Immunohistochemistry

Histological examination of the kidneys was conducted after the kidneys were fixed overnight in 4% paraformaldehyde, embedded in paraffin, and cut into 5-mm sections. By incubating the sections with 3% bovine serum albumin in PBS, nonspecific binding was blocked, and endogenous peroxidase was quenched by 3% hydrogen peroxide. The sections were immuno-stained with anti-CHOP and anti-caspase 3 primary antibodies, followed by secondary antibodies (R&D, MN, USA), and the pathological changes were observed under an ordinary light microscope.

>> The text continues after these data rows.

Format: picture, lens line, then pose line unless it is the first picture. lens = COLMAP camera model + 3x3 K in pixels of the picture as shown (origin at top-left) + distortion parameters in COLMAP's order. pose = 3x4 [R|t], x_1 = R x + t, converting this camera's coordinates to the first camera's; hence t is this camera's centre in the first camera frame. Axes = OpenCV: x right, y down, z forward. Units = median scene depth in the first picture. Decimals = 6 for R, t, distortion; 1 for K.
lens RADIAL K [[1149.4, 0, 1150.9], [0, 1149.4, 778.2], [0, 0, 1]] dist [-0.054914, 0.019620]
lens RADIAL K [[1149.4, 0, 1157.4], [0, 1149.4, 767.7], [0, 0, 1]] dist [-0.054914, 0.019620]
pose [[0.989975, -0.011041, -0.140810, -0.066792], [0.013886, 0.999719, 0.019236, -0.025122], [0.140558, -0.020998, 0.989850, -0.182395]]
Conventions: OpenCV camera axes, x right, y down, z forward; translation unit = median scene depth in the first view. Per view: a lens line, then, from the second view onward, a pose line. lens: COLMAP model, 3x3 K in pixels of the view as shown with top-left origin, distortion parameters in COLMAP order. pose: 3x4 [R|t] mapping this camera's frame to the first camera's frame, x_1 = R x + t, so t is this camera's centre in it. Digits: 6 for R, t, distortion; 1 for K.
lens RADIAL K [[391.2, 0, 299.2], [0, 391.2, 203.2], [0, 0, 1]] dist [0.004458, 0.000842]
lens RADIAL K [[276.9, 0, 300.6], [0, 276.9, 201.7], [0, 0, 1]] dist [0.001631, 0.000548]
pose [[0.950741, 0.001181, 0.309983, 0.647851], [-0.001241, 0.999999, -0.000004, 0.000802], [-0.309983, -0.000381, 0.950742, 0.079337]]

Double immunofluorescence staining

Sections were treated with EDTA antigenic repair buffer (pH 9.0) for antigenic repair, and to quench autofluorescence, added 3% BSA, and incubated for 30 min at room temperature; then stained with an anti-rat CD31 primary antibody, an anti-rabbit IL-33 primary antibody overnight at 4 °C. Anti-rat Alexa Fluor 488 and anti-rabbit CY3 secondary antibodies were used. The cells were incubated at room temperature in the dark for 50 min, and the nuclei were stained with DAPI in the dark for 10 min at room temperature. Anti-fluorescence quenching tablets were sealed and the samples were observed and images were collected by confocal microscopy.

Statistical analysis

All the data were analyzed using IBM SPSS software. The values are presented as the mean ± SEM. Student’s t-test was used to analyze experiments with two groups. Statistical analyses were conducted using a one-way ANOVA followed by Tukey’s multiple comparison test to determine the significant differences when more than two groups were involved. A P value less than 0.05 was considered significant.